聞いた話なのだが、ある人が経理職で転職をしたところ、書類が全く整理されておらず記帳もめちゃくちゃ。そのため一から全て記帳し直してみると、上司の横領が判明したらしい。またその勤務態度もひどく悪かったため、横領を告発し上司は解雇。そしてその後、役員までも横領をしていたのがわかり、再度告発。役員も解雇された。
ところがその後釜として新任された人が全く向いておらず、元々傾いていた経営が急激に悪化。元から良くなかった体制も日を追うごとにボロボロになっていき、ついに給与の大幅削減に至った。

果たしてこの経理は優秀だろうか。

ミクロ単位では優秀なのかもしれないが、結局はなんの根回しもせず不正を告発したいだけし、却って会社をボロボロにしてしまった黒幕であり無能だと思う。
この人はよく「無能な人間が行動力を発揮すると害を為す」などと上司を批判していたのだが、間違いなく己自身もガッチリ当て嵌まっていた事に気付いていない。
それどころか、自分自身はそれなりに優秀な人材であると勘違いし、会社がボロボロになったのは自分の責任だと微塵も考えなかったのではないだろうか。

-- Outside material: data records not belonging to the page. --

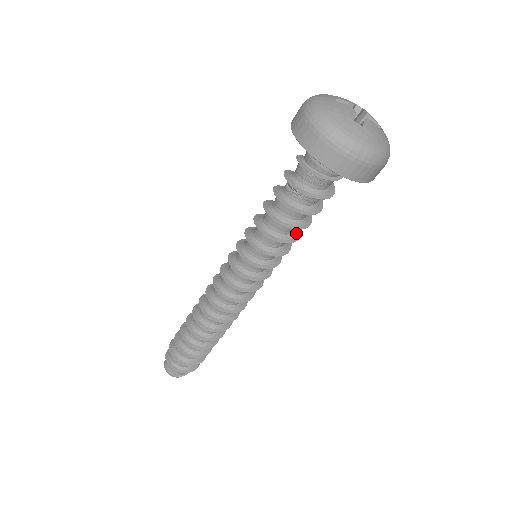
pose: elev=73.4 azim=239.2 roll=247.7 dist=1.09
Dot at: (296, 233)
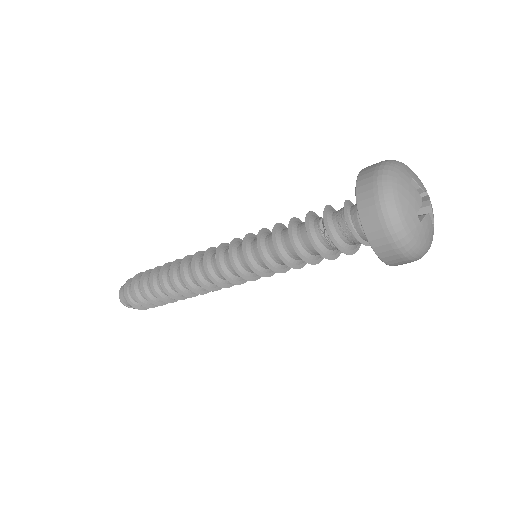
Dot at: occluded
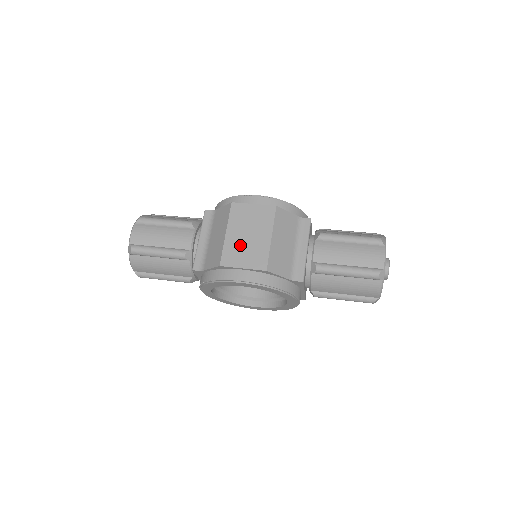
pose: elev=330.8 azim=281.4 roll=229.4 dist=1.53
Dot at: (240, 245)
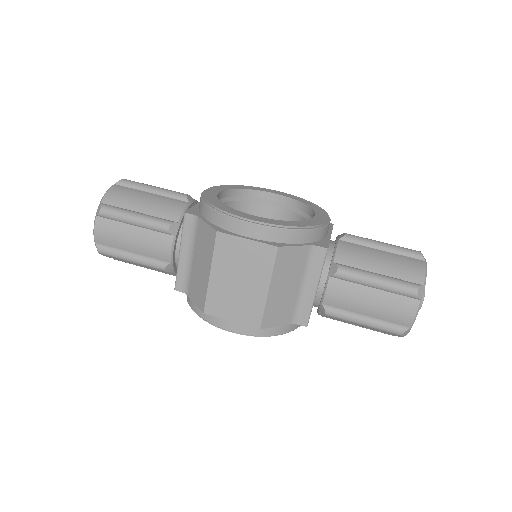
Dot at: (228, 292)
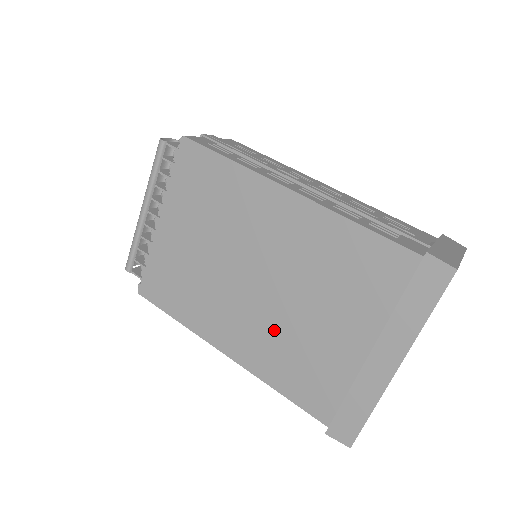
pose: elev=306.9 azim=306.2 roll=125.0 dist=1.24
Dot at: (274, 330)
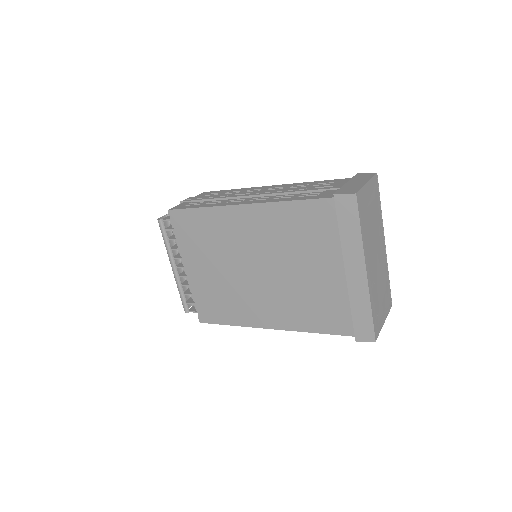
Dot at: (287, 295)
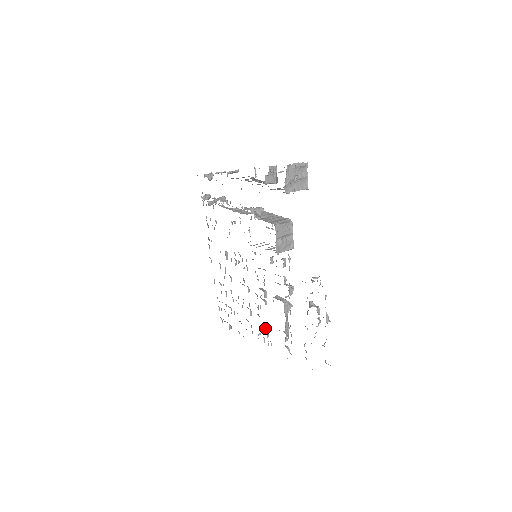
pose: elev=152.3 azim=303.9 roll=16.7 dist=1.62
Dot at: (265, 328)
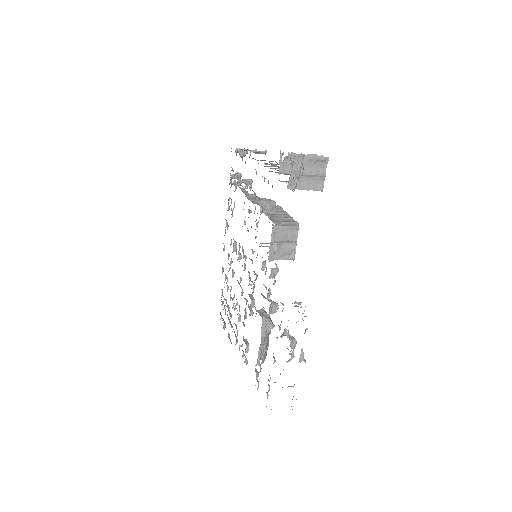
Dot at: (247, 341)
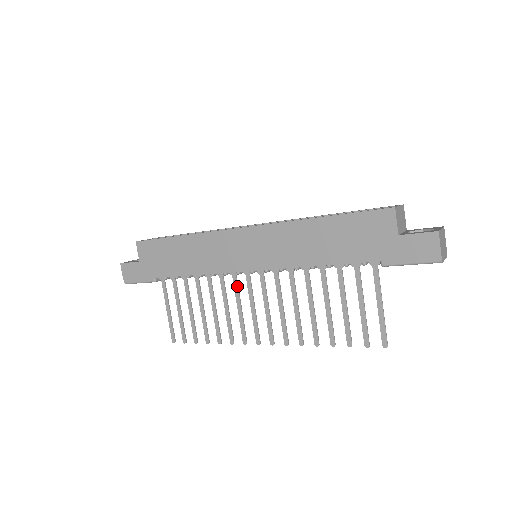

これは私自身もそうなのだが、長らく「作業が出来る者」が優秀なのだと誤解していた。接客業であれば接客が上手い者、事務であれば正確で作業が早い者、営業であれば売上を作る者。
しかしそれは末端の話であって、そうした人が上のポジションに就き「作業」をしなくなった途端に、無能へとクラスチェンジしてしまう。
何故そうなるのか。

日本人は割と勤勉なので、だいたいの人は毎日作業をソツなくこなし、ある程度真面目に仕事と向き合っている。私は基本的にほぼ内勤の仕事しか見てきていないのだが、極端に仕事が出来ない人というのは全体の1~2割ほどであり、それ以外はミスがあっても大抵水準以上の仕事をしているので、大多数がそれなりに優秀と言えなくもない。実作業レベルでは。

では何の要素が「優秀」と「並」の人材を分けるのかというと、それは「視座の高さ」なのだと思う。
時折ブラック企業が、経営者の視点を持って仕事を…などと謳っているが、あれは決して間違いではなく、経営者ぐらいの視座の高さを持って仕事をすると全く視えるものが変わってくる。
問題は、ブラック企業がそこまできちんと説明しておらず真意が全く伝わっていない事と、そもそも労働基準法違反の言い訳にしている点なのだが。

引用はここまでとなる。